ASSIGNMENT >>
Show only those lines of the entries where the string "June" is found.

EXTRACTED INFORMATION >>

»»

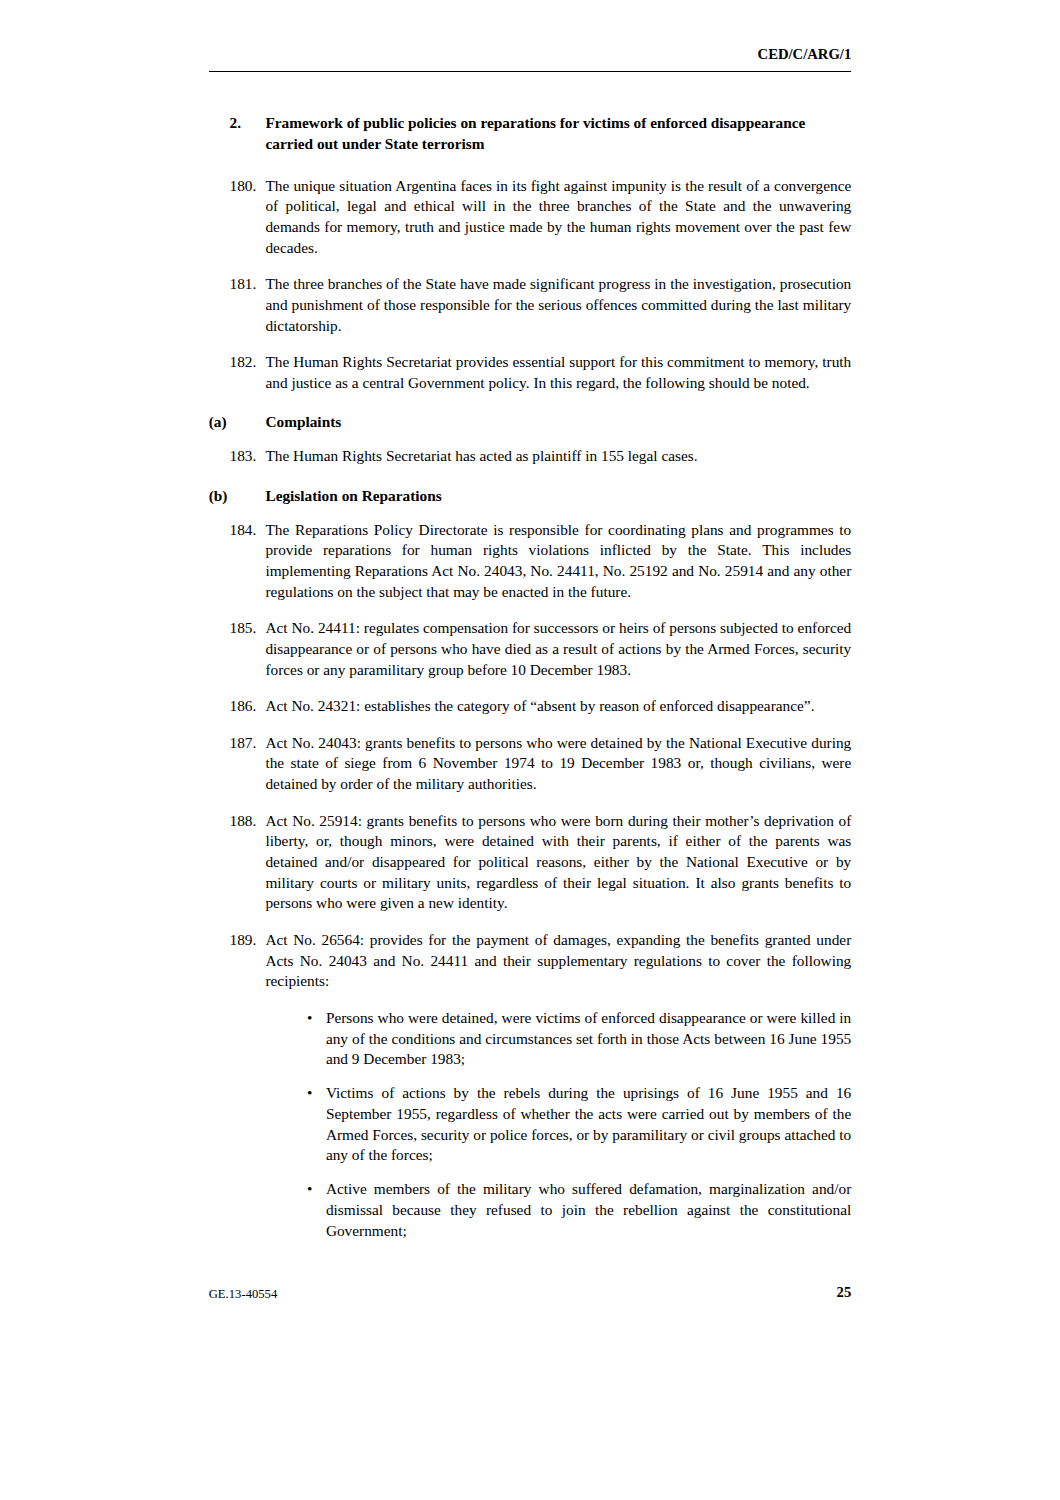CED/C/ARG/1
2.
Framework of public policies on reparations for victims of enforced disappearance carried out under State terrorism
180. The unique situation Argentina faces in its fight against impunity is the result of a convergence of political, legal and ethical will in the three branches of the State and the unwavering demands for memory, truth and justice made by the human rights movement over the past few decades.
181. The three branches of the State have made significant progress in the investigation, prosecution and punishment of those responsible for the serious offences committed during the last military dictatorship.
182. The Human Rights Secretariat provides essential support for this commitment to memory, truth and justice as a central Government policy. In this regard, the following should be noted.
(a)
Complaints
183. The Human Rights Secretariat has acted as plaintiff in 155 legal cases.
(b)
Legislation on Reparations
184. The Reparations Policy Directorate is responsible for coordinating plans and programmes to provide reparations for human rights violations inflicted by the State. This includes implementing Reparations Act No. 24043, No. 24411, No. 25192 and No. 25914 and any other regulations on the subject that may be enacted in the future.
185. Act No. 24411: regulates compensation for successors or heirs of persons subjected to enforced disappearance or of persons who have died as a result of actions by the Armed Forces, security forces or any paramilitary group before 10 December 1983.
186. Act No. 24321: establishes the category of “absent by reason of enforced disappearance”.
187. Act No. 24043: grants benefits to persons who were detained by the National Executive during the state of siege from 6 November 1974 to 19 December 1983 or, though civilians, were detained by order of the military authorities.
188. Act No. 25914: grants benefits to persons who were born during their mother’s deprivation of liberty, or, though minors, were detained with their parents, if either of the parents was detained and/or disappeared for political reasons, either by the National Executive or by military courts or military units, regardless of their legal situation. It also grants benefits to persons who were given a new identity.
189. Act No. 26564: provides for the payment of damages, expanding the benefits granted under Acts No. 24043 and No. 24411 and their supplementary regulations to cover the following recipients:
Persons who were detained, were victims of enforced disappearance or were killed in any of the conditions and circumstances set forth in those Acts between 16 June 1955 and 9 December 1983;
Victims of actions by the rebels during the uprisings of 16 June 1955 and 16 September 1955, regardless of whether the acts were carried out by members of the Armed Forces, security or police forces, or by paramilitary or civil groups attached to any of the forces;
Active members of the military who suffered defamation, marginalization and/or dismissal because they refused to join the rebellion against the constitutional Government;
GE.13-40554
25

««

EXERCISE SOLUTION >>
Persons who were detained, were victims of enforced disappearance or were killed in any of the conditions and circumstances set forth in those Acts between 16 June 1955 and 9 December 1983;
Victims of actions by the rebels during the uprisings of 16 June 1955 and 16 September 1955, regardless of whether the acts were carried out by members of the Armed Forces, security or police forces, or by paramilitary or civil groups attached to any of the forces;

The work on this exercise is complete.